Dopamin, dikkat, hareket, öğrenme süreçleri, motivasyon ve duygusal tepkilerin organize edilmesinde etkili olan bir nörotransmitterdir. Nörotransmitterler’in nöronlar arasında iletişim görevi yapan kimyasallar olduğunu söyleyebiliriz. Sinir sistemi boyunca sinyal aktarımı sağlaması yönüyle fizyolojimizin önemli bir parçasıdır.
Çok yaygın kullandığımız “iyi hissetmek” tabiri aslında dopamin salgılanması ile ortaya çıkmaktadır. Herhangi bir eylem sonucunda mutlu olduğumuzda, vücudumuza dopamin salınımı olur ve bizi mutlu eden davranışı tekrarlama olasılığımız artar. Bu durumda dopamin, davranışın pekiştireçi olur.
Dopamin seviyemizin beynimizdeki ödül sistemi ile bağı vardır. Ödül sistemimiz, bizi mutlu eden bir şey yaptığımızda ortaya çıkan mutluluk durumuna işaret eder. Örneğin günde yediğimiz üç öğünün beynimizdeki ödül sistemini aktive ettiği gözlemlenmektedir. Bu ve bunun dışında günlük aldığımız uyaranlar, normal şartlarda dopamin seviyemizi yeterli bir seviyede tutmaya yarar fakat, yaşadığımız çağın getirisi sosyal medya ve uyaran bolluğu, dopamin seviyemizi belirli bir standarttan uzaklaştırır.
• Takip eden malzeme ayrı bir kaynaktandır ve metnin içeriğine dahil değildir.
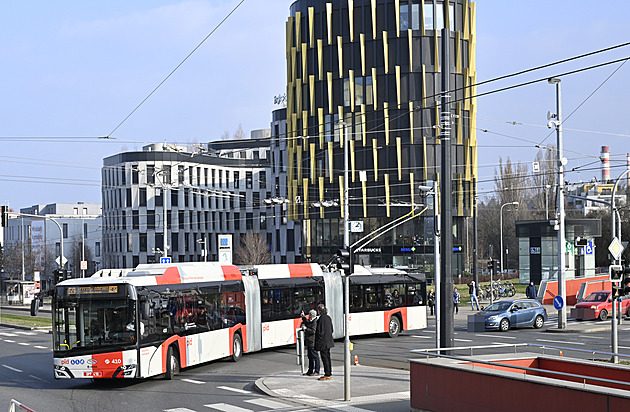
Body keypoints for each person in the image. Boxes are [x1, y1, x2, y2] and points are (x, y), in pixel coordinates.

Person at [314, 303, 334, 381]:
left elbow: (320, 332)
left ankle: (327, 374)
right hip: (329, 341)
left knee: (324, 358)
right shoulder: (328, 318)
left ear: (319, 311)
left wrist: (318, 342)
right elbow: (332, 330)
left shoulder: (321, 319)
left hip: (323, 342)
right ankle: (329, 373)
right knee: (328, 358)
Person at [301, 309, 320, 377]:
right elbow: (307, 322)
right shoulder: (311, 321)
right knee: (310, 357)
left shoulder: (315, 322)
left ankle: (317, 371)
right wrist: (303, 317)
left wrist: (306, 329)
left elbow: (313, 331)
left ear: (311, 315)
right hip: (309, 341)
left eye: (309, 315)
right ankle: (310, 371)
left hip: (312, 341)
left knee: (315, 357)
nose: (308, 316)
Haliyle ödül mekanizması bozulur ve devamlı olarak dopamin açlığı hissedilir.
Telefonumuza refleks olarak elimizi attıktan sonra geçirdiğimiz onca saatler, keyfimizin kaçmasıyla yemeğe sarılmamız, bir bölüm izleyip kalkarım dedikten sonra bitirilen sezonların ardında tamamiyle bu durum vardır.
Bu durumun güncel sorun olması yönüyle güncel bir çözümü olmasını bekleyebiliriz ama aslında biçimsel olarak basit, uygulaması yönüyle zor bir çözüm bulunmuştur: Dopamin Diyeti.
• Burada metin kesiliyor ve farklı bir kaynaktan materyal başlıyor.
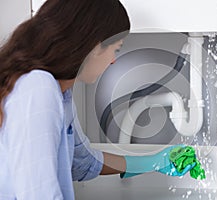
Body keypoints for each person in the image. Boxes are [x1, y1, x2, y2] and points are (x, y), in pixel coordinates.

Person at [0, 0, 196, 199]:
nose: (113, 60)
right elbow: (40, 194)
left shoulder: (62, 95)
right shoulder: (38, 86)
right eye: (116, 49)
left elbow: (82, 162)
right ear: (92, 45)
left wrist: (154, 161)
Tüm yapmamız gereken, kontrolsüzce alınan uyaranları almayı reddetmek, belirli bir program yönergesine uyarak, zihnimizi dinlendirmek olmalıdır. Bunun için ilk adım, bizi yaşam planlarımızdan alıkoyan tüm nedenleri listelemek ve karşımıza çıkma oranlarını düşürmek olacaktır. Ayrıca, zaman aralığına yönelik bir takvim hazırlamak etkili olabilir. Bu şekilde günlük planlar ve internet kullanımı arasında kesin bir çizgi çizebiliriz.
Dopamin Diyeti kavramını ortaya atan Dr. Cameron Sepah, gün sonunda 1-4 saat, haftada 1 gün, yılın her çeyreğinde bir haftasonu, tüm yıl boyunca ise bir hafta olmak üzere dopamin diyetini uygulayabileceğimizi söylüyor.
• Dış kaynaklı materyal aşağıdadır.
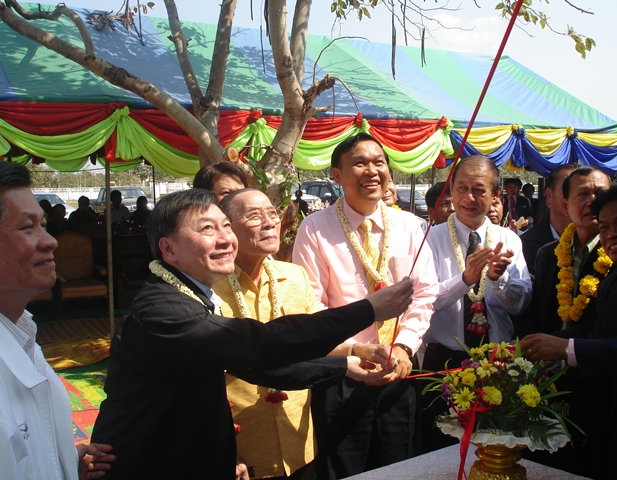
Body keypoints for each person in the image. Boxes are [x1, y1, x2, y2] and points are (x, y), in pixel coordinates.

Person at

An’ın içinde kalarak farkındalığımızı arttırmak, öz-kontrol için çaba göstermek, hatta en önemlisi hazzı ertelemek, hasar almış dopamin reseptörlerimizin düzelmesini sağlayacaktır. Şu an için feda edilen zevkler, daha yoğun ve daha sağlıklı bir şekilde mutluluk kapımızı aralayabilir.